Implementation Details:
The paper utilizes existing commercial LLMs like PaLM 2, Gemini, and Claude 3 via APIs (specifically mentioning Google Cloud's Vertex AI Model Garden). The prompts for workers and managers are crucial for guiding their behavior and are provided in Appendix Tables~\ref{tab:query_prompt} and \ref{tab:nonquery_prompt} for query-based and non-query tasks, respectively. The input splitting is based on token limits, ensuring each chunk fits within the agent's context window .
Experimental Evaluation:
CoA was evaluated on nine long-context datasets across question answering (HotpotQA, MuSiQue, NarrativeQA, Qasper, QuALITY), summarization (QMSum, GovReport, BookSum), and code completion (RepoBench-P). Experiments were conducted using text-bison, text-unicorn (PaLM 2), gemini-ultra, and Claude 3 models (haiku, sonnet, opus) with various context window limits (8k, 32k, 200k).
Baselines included:
- Vanilla (Full-Context): Directly feeding the input to the LLM up to its context window limit (truncated if necessary).
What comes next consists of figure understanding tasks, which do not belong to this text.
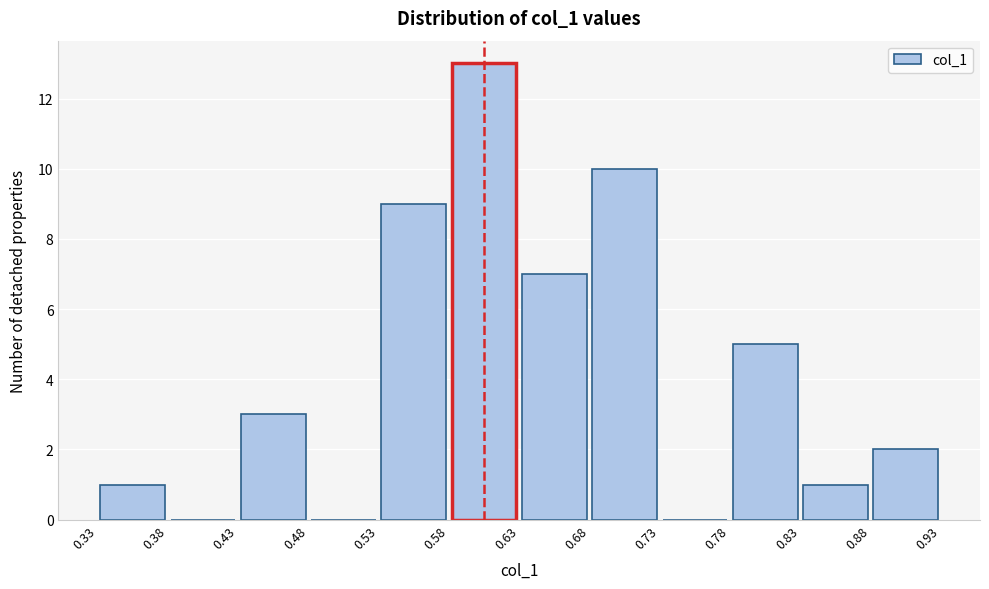

Over which range of the x-axis is the bar tallest?

0.58 to 0.63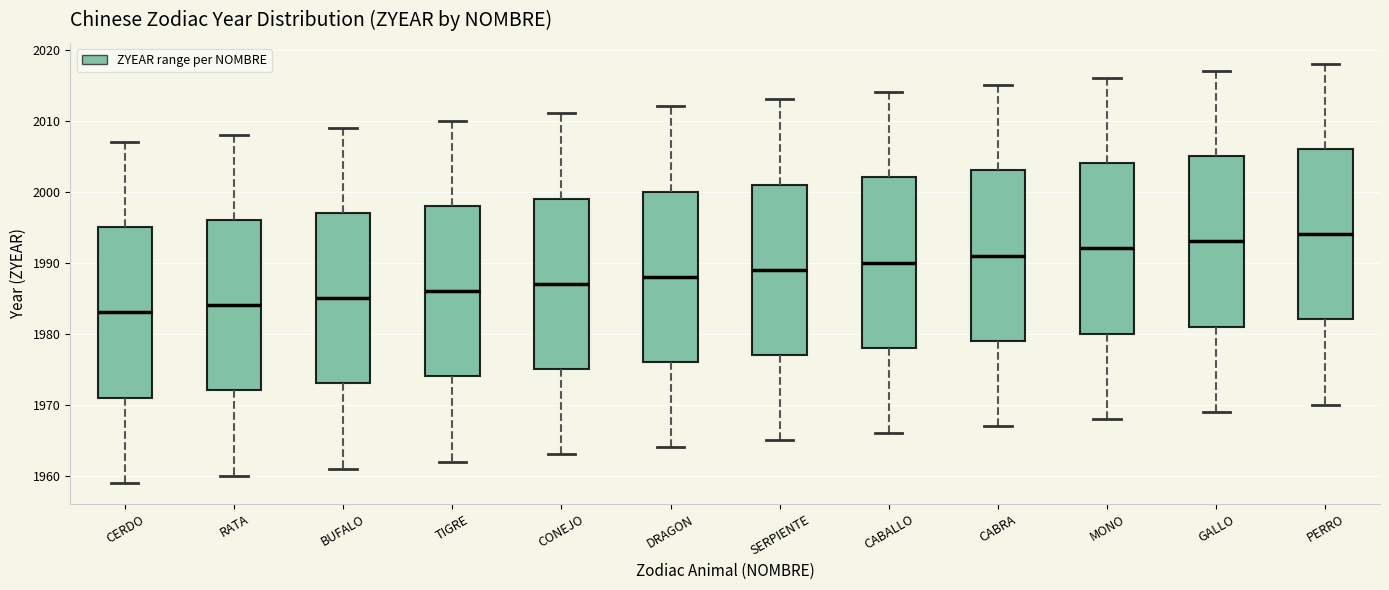

Which box has the highest median line?

PERRO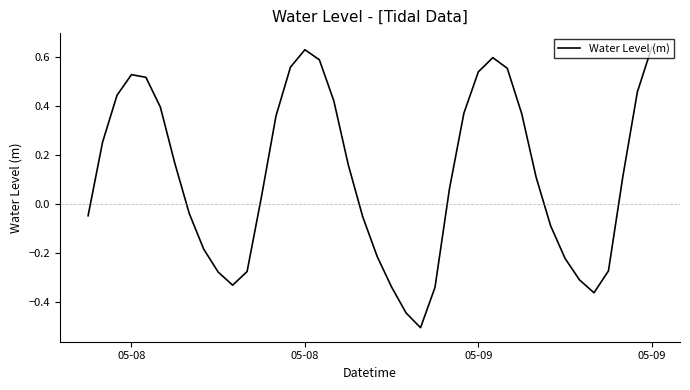

How many lines are shown in the chart?

1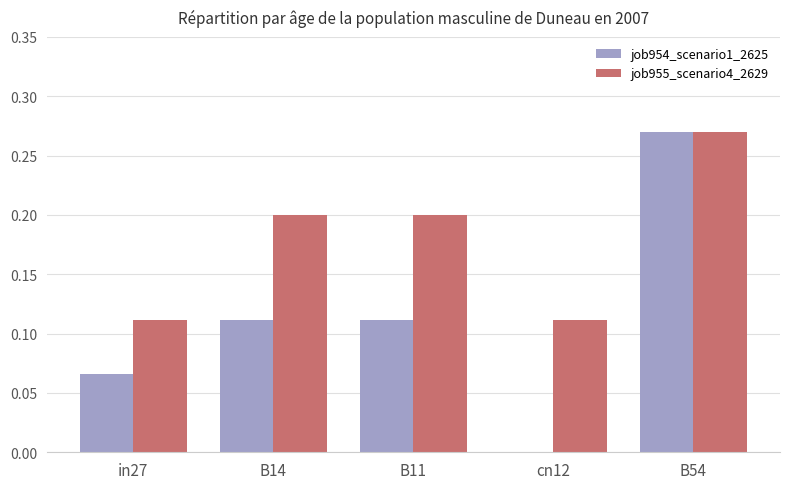

Does the chart contain stacked bars?

No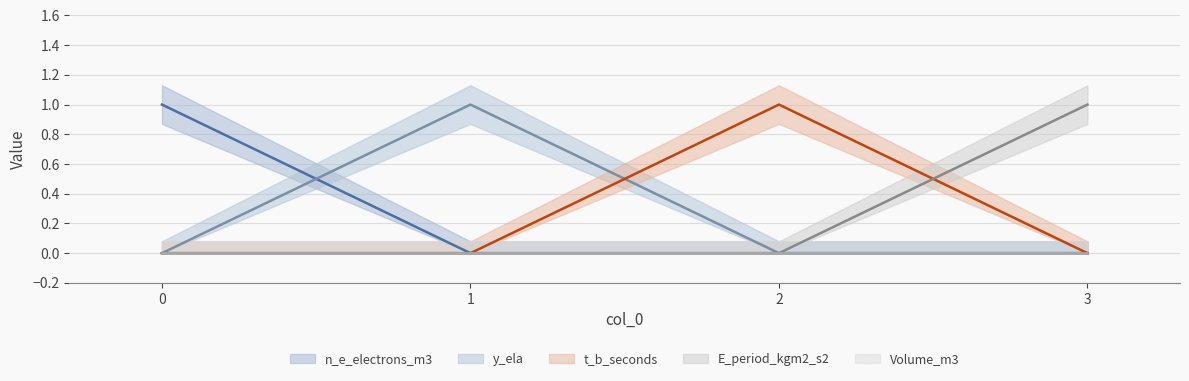

List the series in order of their peak value, highest first.

n_e_electrons_m3, y_ela, t_b_seconds, E_period_kgm2_s2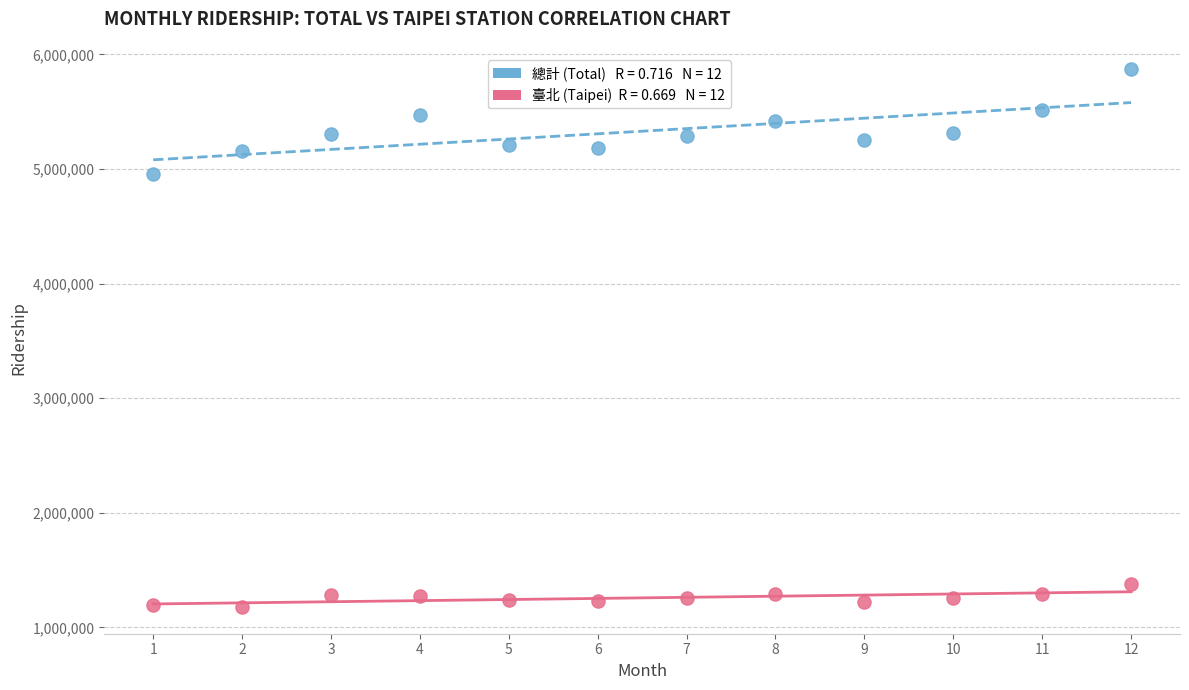

Across all data points, what is the range of Y values (max minus min)?

4697786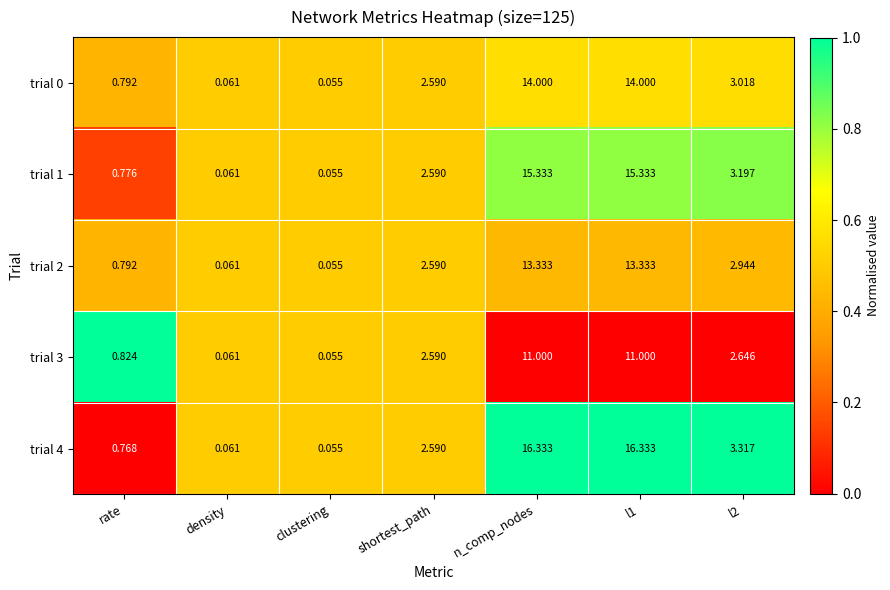

Which category has the lowest value in the trial 4 series?

clustering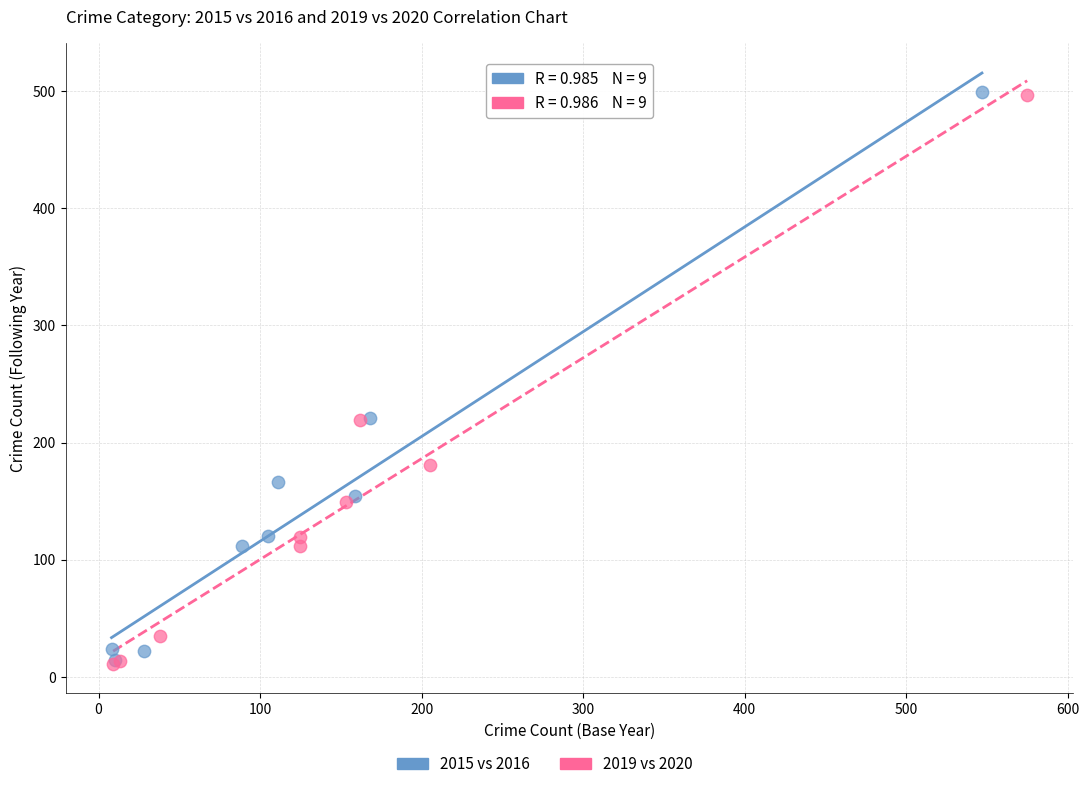

Which series has the largest Y range (max minus min)?

2019 vs 2020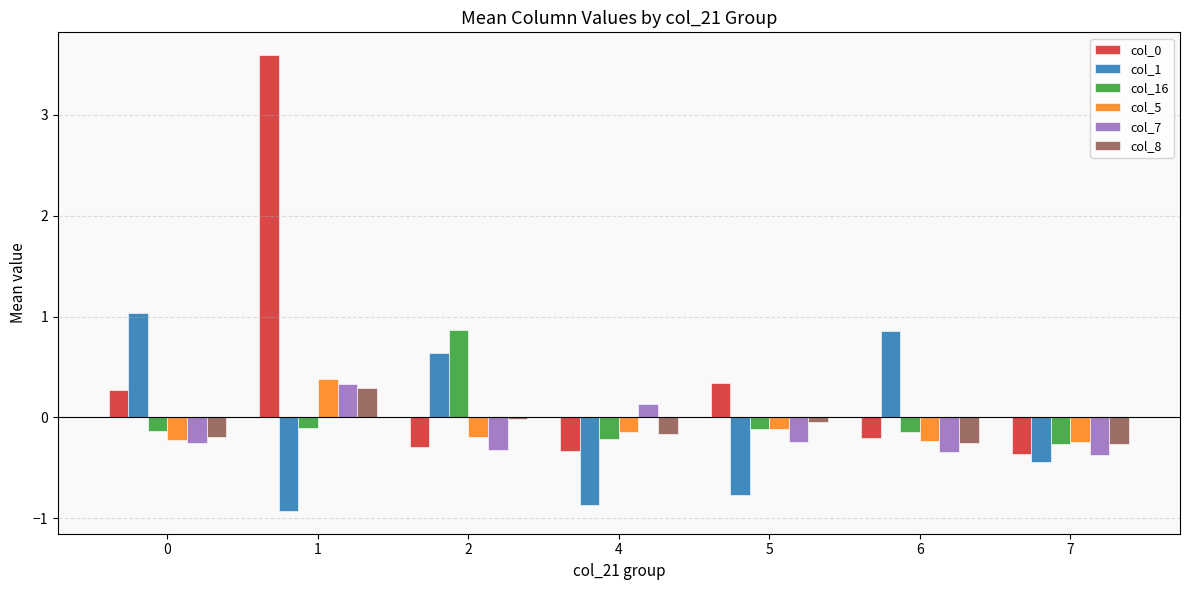

Is it true that col_8 equals -0.0 at 2?

True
- RAG: Using a state-of-the-art retriever (BGE embedding) to retrieve and re-rank relevant chunks, then feeding the top chunks to the LLM.
- Other Multi-Agent Frameworks: Merge (parallel workers, majority voting) and Hierarchical (tree structure, no sibling communication).
Results:
- CoA (8k) consistently and significantly outperformed Vanilla (8k) and RAG (8k) across all nine datasets and all tested LLMs (PaLM 2, Gemini). Improvements were substantial, e.g., up to 13.30% on NarrativeQA for text-bison.
- When comparing against Long Context Models (Claude 3 with 200k window), CoA (8k) still achieved significantly higher performance on datasets like NarrativeQA and BookSum. This suggests that effective processing is more critical than just having a larger window. The performance gain over Vanilla (200k) and RAG increased with stronger Claude 3 models (Haiku to Opus).
- CoA also outperformed the other multi-agent baselines (Merge and Hierarchical), demonstrating the importance of sequential communication and information aggregation among worker agents.
Analyses:
- RAG vs. CoA: Analysis on NarrativeQA showed that CoA's performance is less dependent on the retriever's accuracy. CoA showed more significant improvements over RAG when the gold answer was located in chunks that RAG failed to retrieve effectively.
- Longer Inputs: On BookSum with Claude 3, CoA's performance not only increased with longer inputs but the improvement margin over the Vanilla (200k) baseline became more pronounced for inputs exceeding 400k tokens.
- Lost-in-the-Middle: Experiments on a Natural Questions subset confirmed that CoA effectively mitigates the "lost-in-the-middle" phenomenon observed in the Vanilla model, likely because each worker only processes a short chunk.
- Multi-agent Collaboration: A case paper on HotpotQA illustrated how CoA's sequential chain allows workers to build upon previous information, enabling successful multi-hop reasoning that RAG struggled with.
- Ablation Studies: Removing the manager agent ("w/o Manager") significantly hurt performance, highlighting its crucial role in synthesizing the final output. Testing different reading orders (Right-to-Left, Permutation) showed that the natural left-to-right order generally yielded the best performance, although other orders could sometimes be better.
- Multi-path CoA: Combining multiple CoA paths (e.g., left-to-right and right-to-left, multiple random permutations) and using methods like majority voting or an LLM judge to select or combine results further enhanced performance, suggesting avenues for future work.
Limitations:
The paper acknowledges limitations, including the potential for improving communication among agents via fine-tuning or more sophisticated dialogue strategies beyond simple sequential passing of a CU. Other forms of communication like debating were not explored. The cost and latency from multiple API calls could also be areas for further optimization, perhaps through model routing or using more efficient smaller models for some agents.